I've never been there before, and don't intend to go now.
Travel writing is my favorite genre and I look forward to reading Bayard's book.
Paul Theroux is a treasure. My favorite is The Pillars of Hercules but I've read nearly all his books.
"there were no parrots in the palm trees."
A pity.
I'm on the other side of Theroux vs Naipaul.
I like travel audiobooks for falling asleep. It's great subject matter for me, perhaps because my standard dream is a thing called Lost in the City.
How self-justifying for someone who hates to travel! ;-)
My question with travel is how do you get into the landscape - that is, how do you stop looking at scenes and, as it were, burrow under into their meaning.
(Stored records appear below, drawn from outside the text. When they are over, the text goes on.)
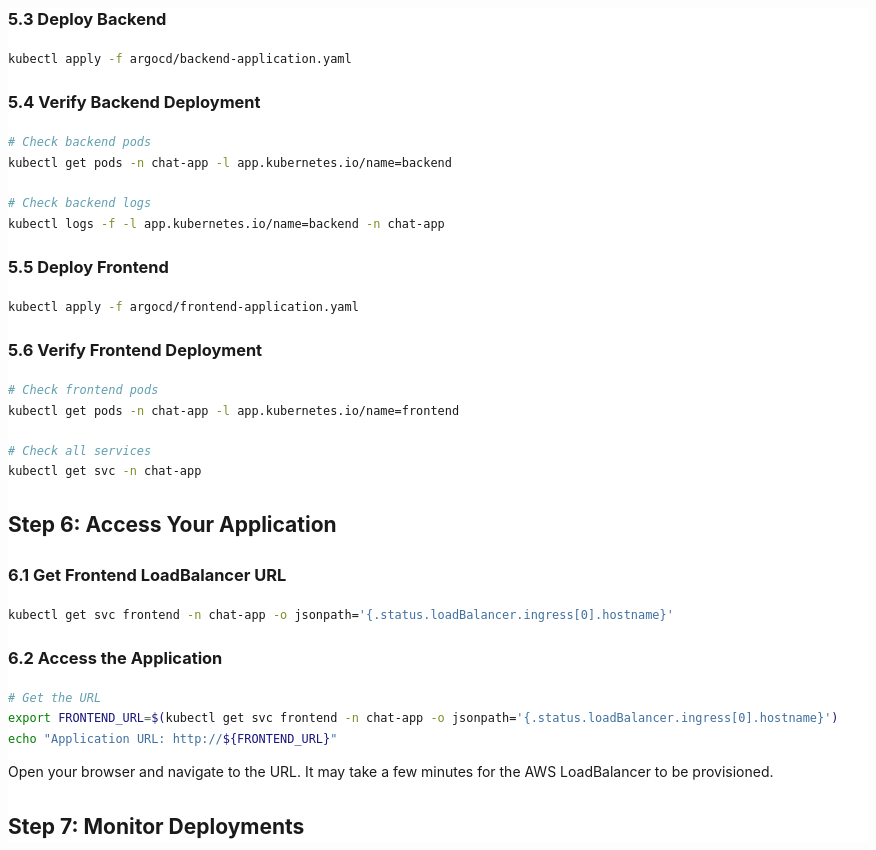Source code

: ### 5.3 Deploy Backend

```bash
kubectl apply -f argocd/backend-application.yaml
```

### 5.4 Verify Backend Deployment

```bash
# Check backend pods
kubectl get pods -n chat-app -l app.kubernetes.io/name=backend

# Check backend logs
kubectl logs -f -l app.kubernetes.io/name=backend -n chat-app
```

### 5.5 Deploy Frontend

```bash
kubectl apply -f argocd/frontend-application.yaml
```

### 5.6 Verify Frontend Deployment

```bash
# Check frontend pods
kubectl get pods -n chat-app -l app.kubernetes.io/name=frontend

# Check all services
kubectl get svc -n chat-app
```

## Step 6: Access Your Application

### 6.1 Get Frontend LoadBalancer URL

```bash
kubectl get svc frontend -n chat-app -o jsonpath='{.status.loadBalancer.ingress[0].hostname}'
```

### 6.2 Access the Application

```bash
# Get the URL
export FRONTEND_URL=$(kubectl get svc frontend -n chat-app -o jsonpath='{.status.loadBalancer.ingress[0].hostname}')
echo "Application URL: http://${FRONTEND_URL}"
```

Open your browser and navigate to the URL. It may take a few minutes for the AWS LoadBalancer to be provisioned.

## Step 7: Monitor Deployments
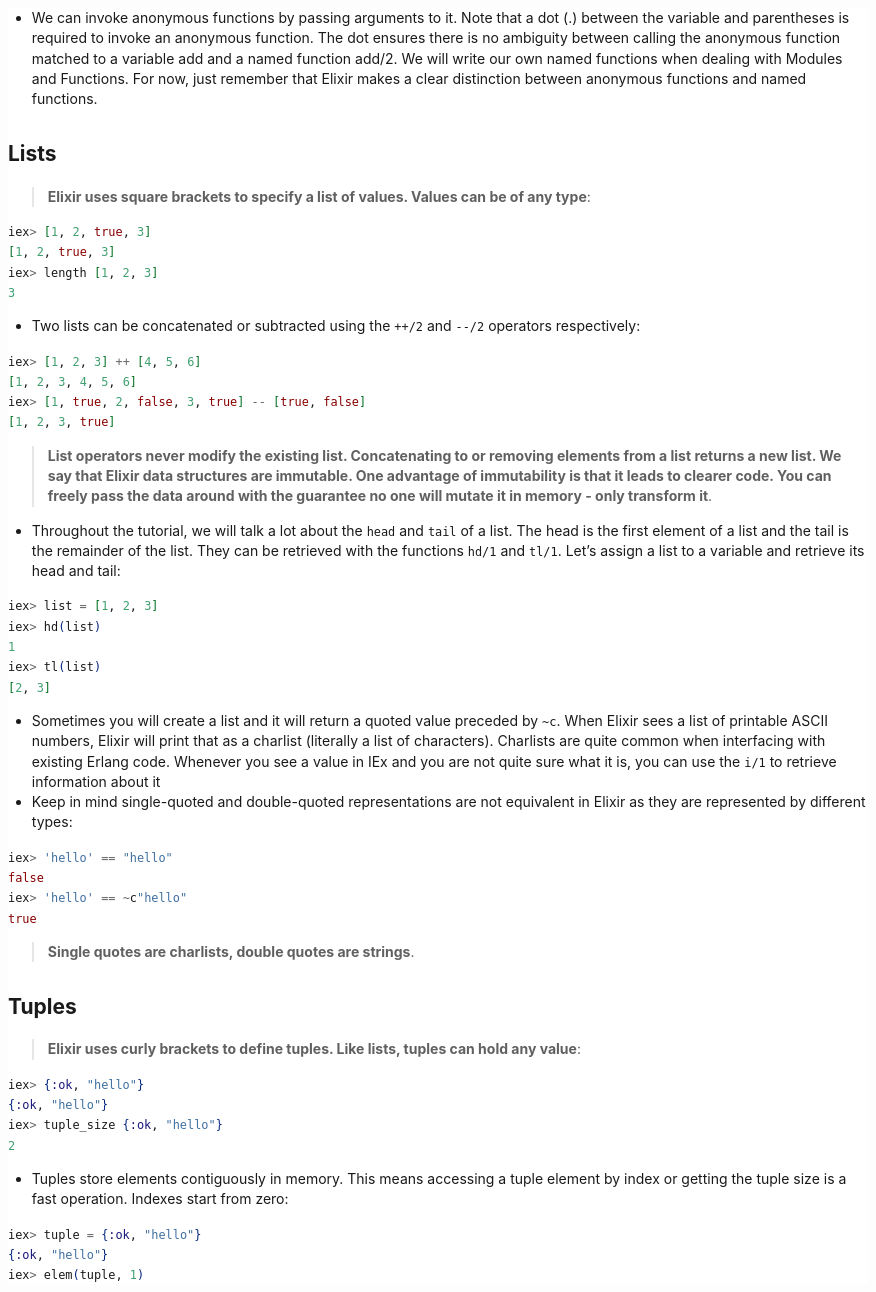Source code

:- We can invoke anonymous functions by passing arguments to it. Note that a dot (.) between the variable and parentheses is required to invoke an anonymous function. The dot ensures there is no ambiguity between calling the anonymous function matched to a variable add and a named function add/2. We will write our own named functions when dealing with Modules and Functions. For now, just remember that Elixir makes a clear distinction between anonymous functions and named functions.

## Lists
> **Elixir uses square brackets to specify a list of values. Values can be of any type**:
```Elixir
iex> [1, 2, true, 3]
[1, 2, true, 3]
iex> length [1, 2, 3]
3
```
- Two lists can be concatenated or subtracted using the `++/2` and `--/2` operators respectively:
```Elixir
iex> [1, 2, 3] ++ [4, 5, 6]
[1, 2, 3, 4, 5, 6]
iex> [1, true, 2, false, 3, true] -- [true, false]
[1, 2, 3, true]
```
> **List operators never modify the existing list. Concatenating to or removing elements from a list returns a new list. We say that Elixir data structures are immutable. One advantage of immutability is that it leads to clearer code. You can freely pass the data around with the guarantee no one will mutate it in memory - only transform it**.
- Throughout the tutorial, we will talk a lot about the `head` and `tail` of a list. The head is the first element of a list and the tail is the remainder of the list. They can be retrieved with the functions `hd/1` and `tl/1`. Let’s assign a list to a variable and retrieve its head and tail:
```Elixir
iex> list = [1, 2, 3]
iex> hd(list)
1
iex> tl(list)
[2, 3]
```
- Sometimes you will create a list and it will return a quoted value preceded by `~c`.
When Elixir sees a list of printable ASCII numbers, Elixir will print that as a charlist (literally a list of characters). Charlists are quite common when interfacing with existing Erlang code. Whenever you see a value in IEx and you are not quite sure what it is, you can use the `i/1` to retrieve information about it
- Keep in mind single-quoted and double-quoted representations are not equivalent in Elixir as they are represented by different types:
```Elixir
iex> 'hello' == "hello"
false
iex> 'hello' == ~c"hello"
true
```
> **Single quotes are charlists, double quotes are strings**.

## Tuples
> **Elixir uses curly brackets to define tuples. Like  lists, tuples can hold any value**:
```Elixir
iex> {:ok, "hello"}
{:ok, "hello"}
iex> tuple_size {:ok, "hello"}
2
```
- Tuples store elements contiguously in memory. This means accessing a tuple element by index or getting the tuple size is a fast operation. Indexes start from zero:
```Elixir
iex> tuple = {:ok, "hello"}
{:ok, "hello"}
iex> elem(tuple, 1)
```
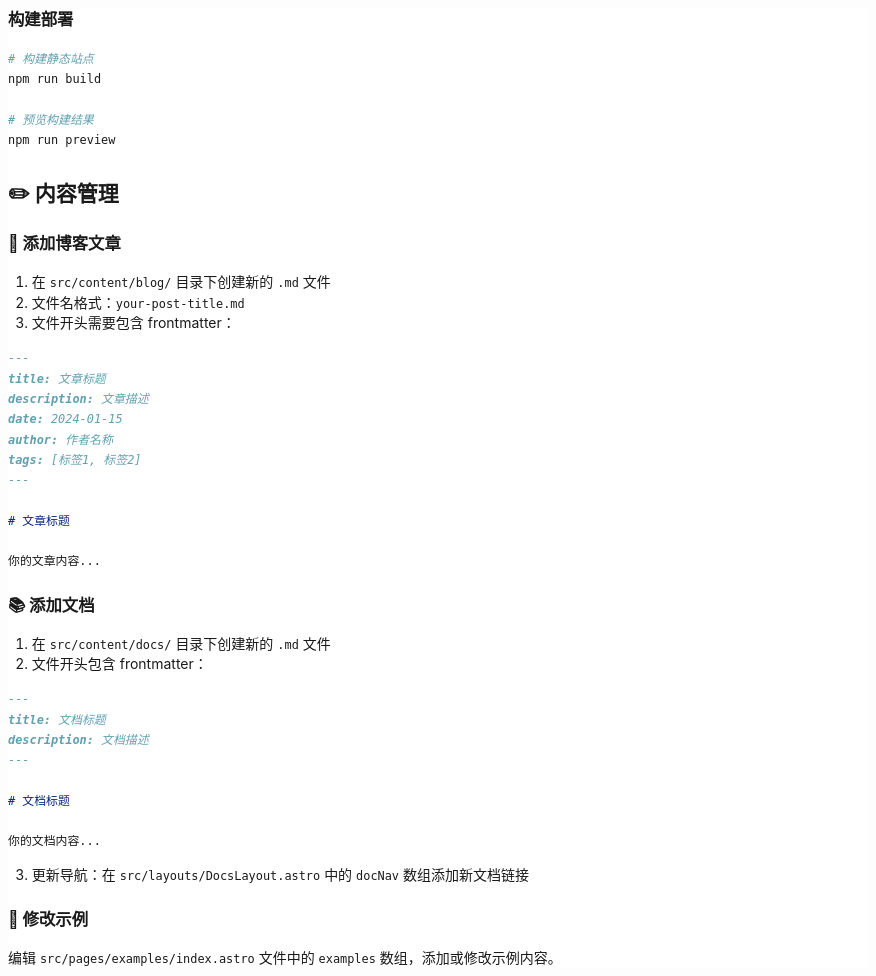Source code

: ### 构建部署

```bash
# 构建静态站点
npm run build

# 预览构建结果
npm run preview
```

## ✏️ 内容管理

### 📝 添加博客文章

1. 在 `src/content/blog/` 目录下创建新的 `.md` 文件
2. 文件名格式：`your-post-title.md`
3. 文件开头需要包含 frontmatter：

```markdown
---
title: 文章标题
description: 文章描述
date: 2024-01-15
author: 作者名称
tags: [标签1, 标签2]
---

# 文章标题

你的文章内容...
```

### 📚 添加文档

1. 在 `src/content/docs/` 目录下创建新的 `.md` 文件
2. 文件开头包含 frontmatter：

```markdown
---
title: 文档标题
description: 文档描述
---

# 文档标题

你的文档内容...
```

3. 更新导航：在 `src/layouts/DocsLayout.astro` 中的 `docNav` 数组添加新文档链接

### 🎯 修改示例

编辑 `src/pages/examples/index.astro` 文件中的 `examples` 数组，添加或修改示例内容。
For instance, knowing Civil War history makes battlefields very interesting and much more than scenery. But everywhere is a battlefield, so to speak, only how do you find out about the battle?
Once I was in Manchester, England in a low-end shopping mall which is maximum banal as far as I am concerned when somebody explained to me that the exact area had once been a terrible slum, the one Engels wrote about in The Condition of the Working Class in England. And, furthermore, the people of that slum were many of them Irish who worked in textile mills. During the Civil War, I was told as I stood there, some of these people died of hunger in the houses that formerly stood on the land below my feet because the mills had no work without Southern cotton. But these people, hungry and dying of TB and other mill related lung diseases, refused to riot as the South had expected them to do and thus to force recognition of the Confederacy to get the mills going again because these Irish understood the issue: slavery. I had never heard this story before and it made a huge impression. It was like suddenly finding yourself at Auschwitz - except more personal because I knew that if my Irish family had not got away to the US they might have been there dying on that spot. And one of my relatives died fighting for the Union - perhaps for nothing if it had not been for these utterly unknown Irish in Manchester. There's no marker, nothing. Just a big mall and a small bookstore where this was all explained.
Oh the places you won't go.
"Far removed from places where His jntended us to live??!" How small-minded. Has this lesson never heard of Inuit? That's ignorant, man, and it's ignorant about groups of distinct peoples, which means it's racist.
Shameful.
"For instance, knowing Civil War history makes battlefields very interesting and much more than scenery."
Yes -- visiting Yorktown brings home how very close the fighting was in the Revolutionary War. Helps one understand the limited accuracy & range of muskets versus rifles. I had read about it, but being there brought it home in a different way.
Thoreux is great. Every travel book is about all the crap he had to put with getting from A to z. The people were awful, the food terrible, the weather atrocious. He's a magnet for the obnoxious, the weird, and slightly dangerous. Plus, he's a a terrible snob.
I love his books - he's always slagging someone off.
WWWW - agree about visiting battlefields. Its only when I visited Antietam that I understood how the Confederates could have held off Burnside at "Burnsides Bridge" - the damn thing is tiny! Hell, a 100 riflemen could have killed everyone who tried to cross.